Review: The St. Louis Symphony and John Adams Save the Best for First
Although he cut his teeth in the minimalist traditions of Steve Reich and John Cage, John Adams has established himself as an American composer whose genre-bending classical pieces and operas (Nixon in China, The Death of Klinghoffer, Doctor Atomic) have made him the country’s most prolific composer. Creating a body of work rooted in language and derived from multiple sources, this self-proclaimed “ethnic composer” is known for making expansive works structured around textured, rich tones, and filled with emotional depth.
Rescheduled from last fall, his recent appearance with the St. Louis Symphony Orchestra featured works by himself, a contemporary composer influenced by him, and a piece from Sibelius, which has profoundly affected him as an originator. Fit together, they formed a warm and emotive evening of music.

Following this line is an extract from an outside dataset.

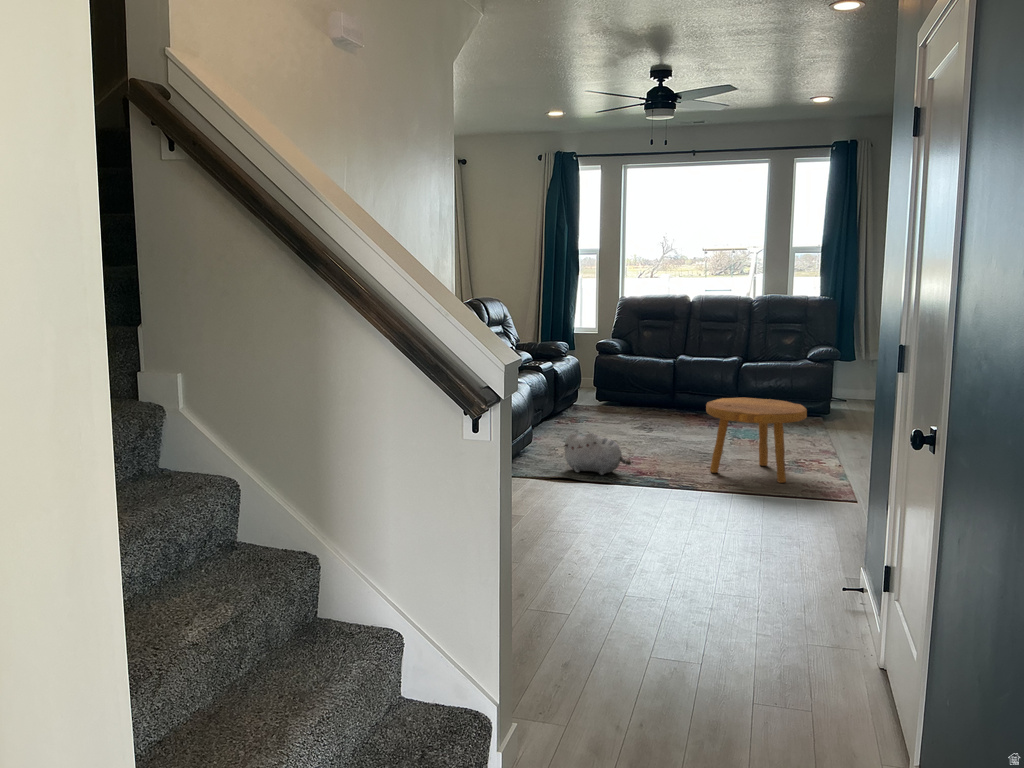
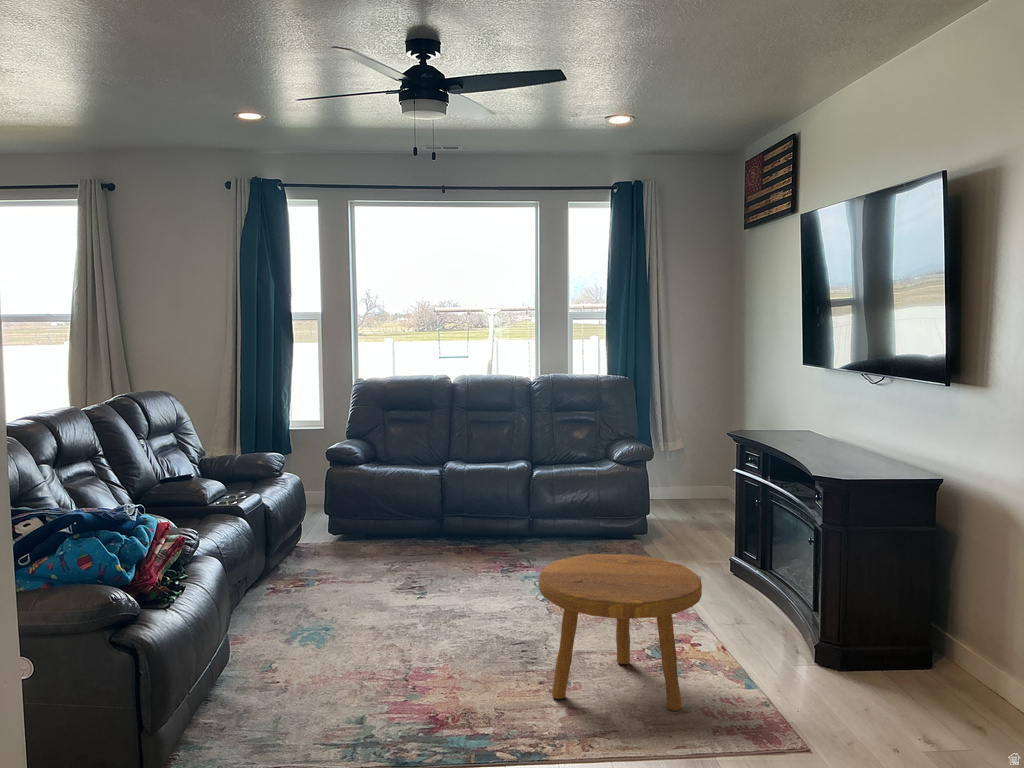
plush toy: present [564,433,631,475] -> none [290,660,423,742]

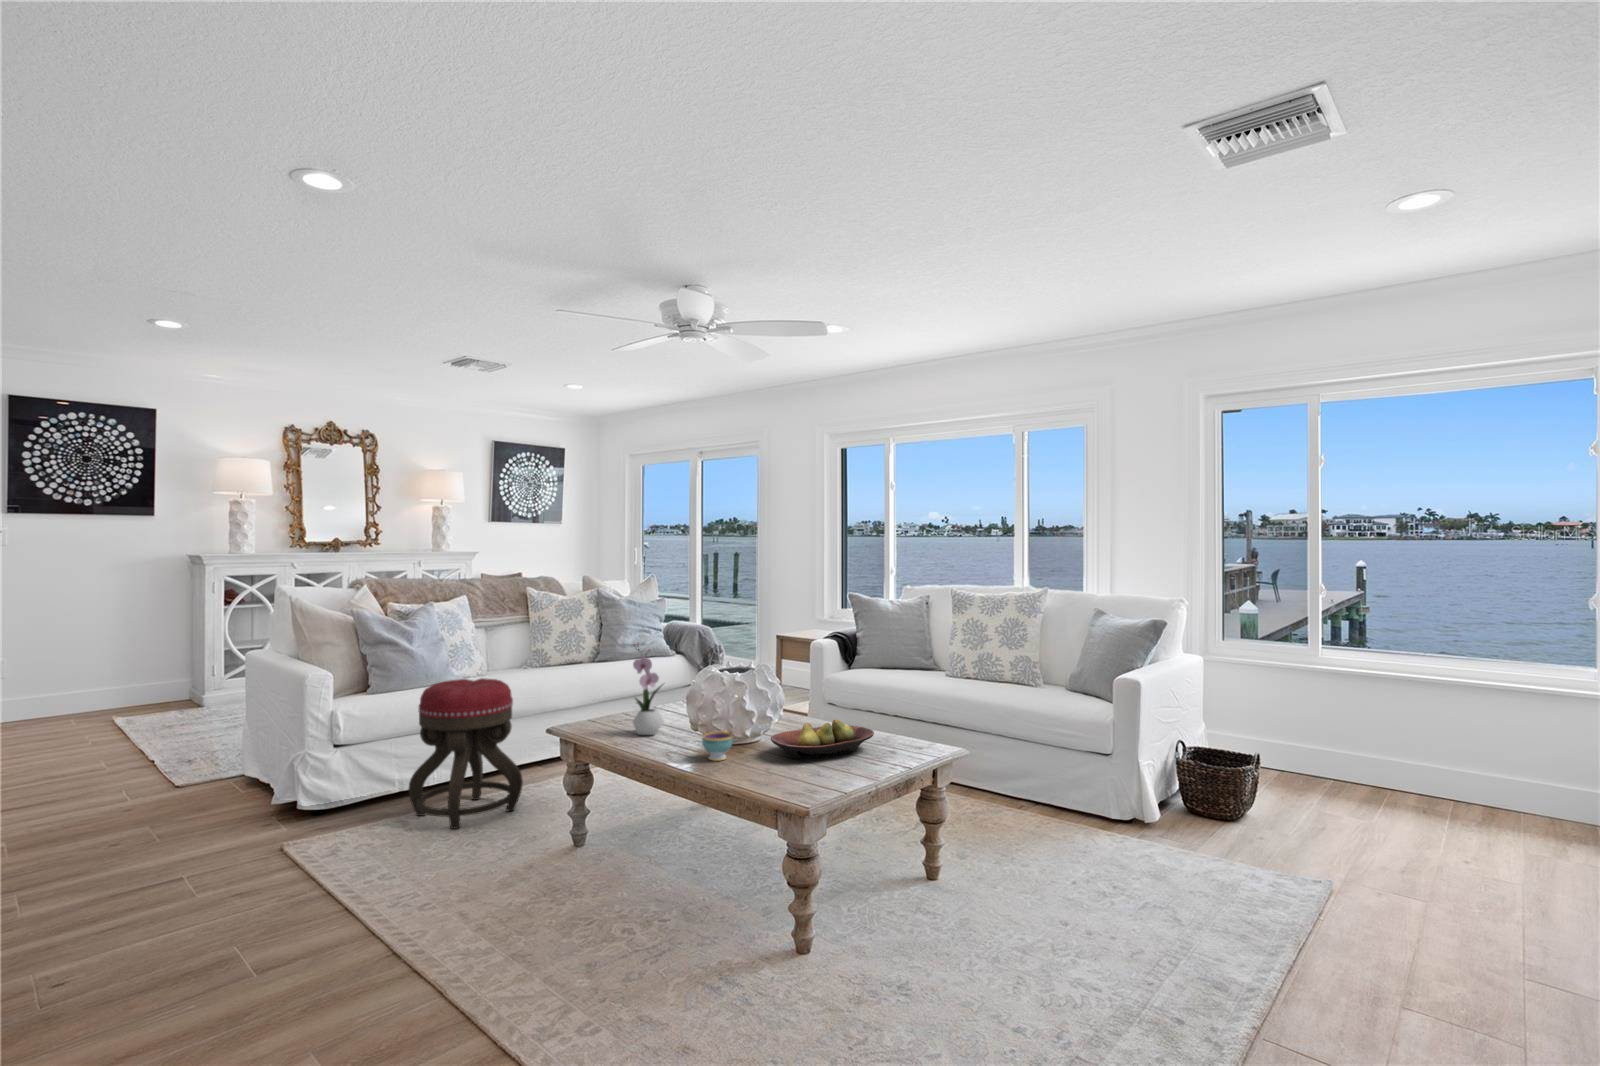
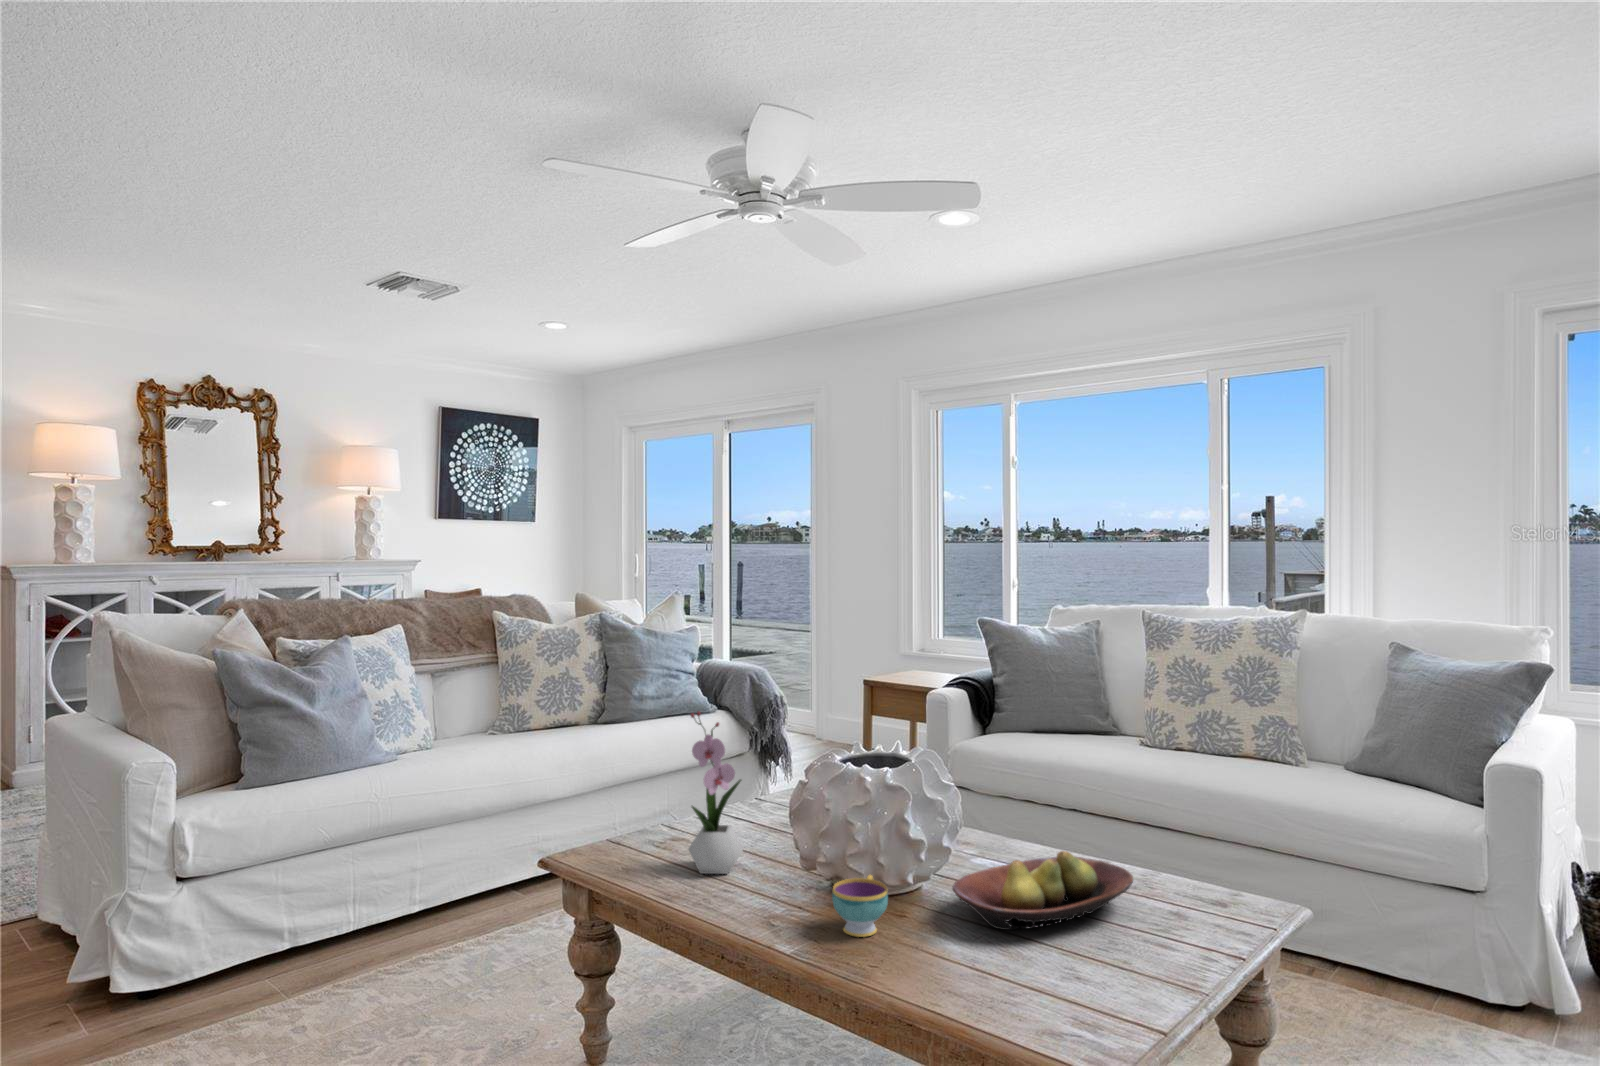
ottoman: present [409,678,523,829] -> none [303,763,493,1027]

Adams’ first selection, Tumblebird Contrails, is a work from Gabriella Smith, a young artist who first met Adams when she was 14 as a student who dropped off her new compositions at the maestro’s home for inspection and feedback. Hailing from the Western United States and currently based in Oslo, Smith is a composer who will be making her mark for the foreseeable future.
An avid hiker and passionate lover of the natural world, Smith’s work is steeped in themes of the natural word. By far the most enthralling piece of the evening, Tumblebird Contrails begins with a bulrush of noise underscored by percussion pops and violins that rest under the bridge, giving the piece breathless and exuberant energy.
Concluding the first half with his new piano concerto, Must the Devil Have All the Good Tunes?, a selection whose title was lifted from an article in the New Yorker. Here Adams fuses funk, blues, and jazz with elements of cartoon music and Nordic symphonies into a vivid tapestry.
Shaped by the gifted hands of guest pianist Jeremy Denk (a 2013 recipient of a MacArthur Genius Fellowship) who serves as the piece’s one true constant as he moves lightly around a maelstrom of styles, giving the concerto room to breathe.
Describing the first movement as “Gritty, funky, but in Strict Tempo; Twitchy, Bot-like,” Adams begins slowly before quickening the pace and churning the tempo. Undulating with fragility before racing in syncopation to an abrupt ending, Must the Devil Have All the Good Tunes? is an invigorating work from one of the nation’s preeminent composers.
Returning from intermission with a natural segue from Must the Devil Have All the Good Tunes? Nordic roots, Adams moved on to Sibelius’ Symphony No. 1, a work that has profoundly influenced him over the years. Energetic and emotionally dense, it begins with a melancholy clarinet melody that quickly joins the string section before settling into a state of serenity.
The second movement features the orchestra’s excellent woodwind section. Jostling for power with the strings, they create an evocative atmosphere that gives way to a thunderous and rambling fourth movement that calls back to the Russian tradition with loud crashes, swirling arrangements, and celebratory crescendos.
Despite being billed as Adams Conducts Adams, the real star of St. Louis Symphony Orchestra’s January 28-29 residency with the composer was Gabriella Smith, an artist on the rise whose Tumblebird Contrails lived up to the hype by getting the loudest applause of the evening. Under Adams’ care, her piece resonated brightly with an audience that is not always warm to contemporary works.
As for Adams, his conducting was in fine form and his new work was a great addition to his portfolio of innovative works. A stellar evening of music all the way around.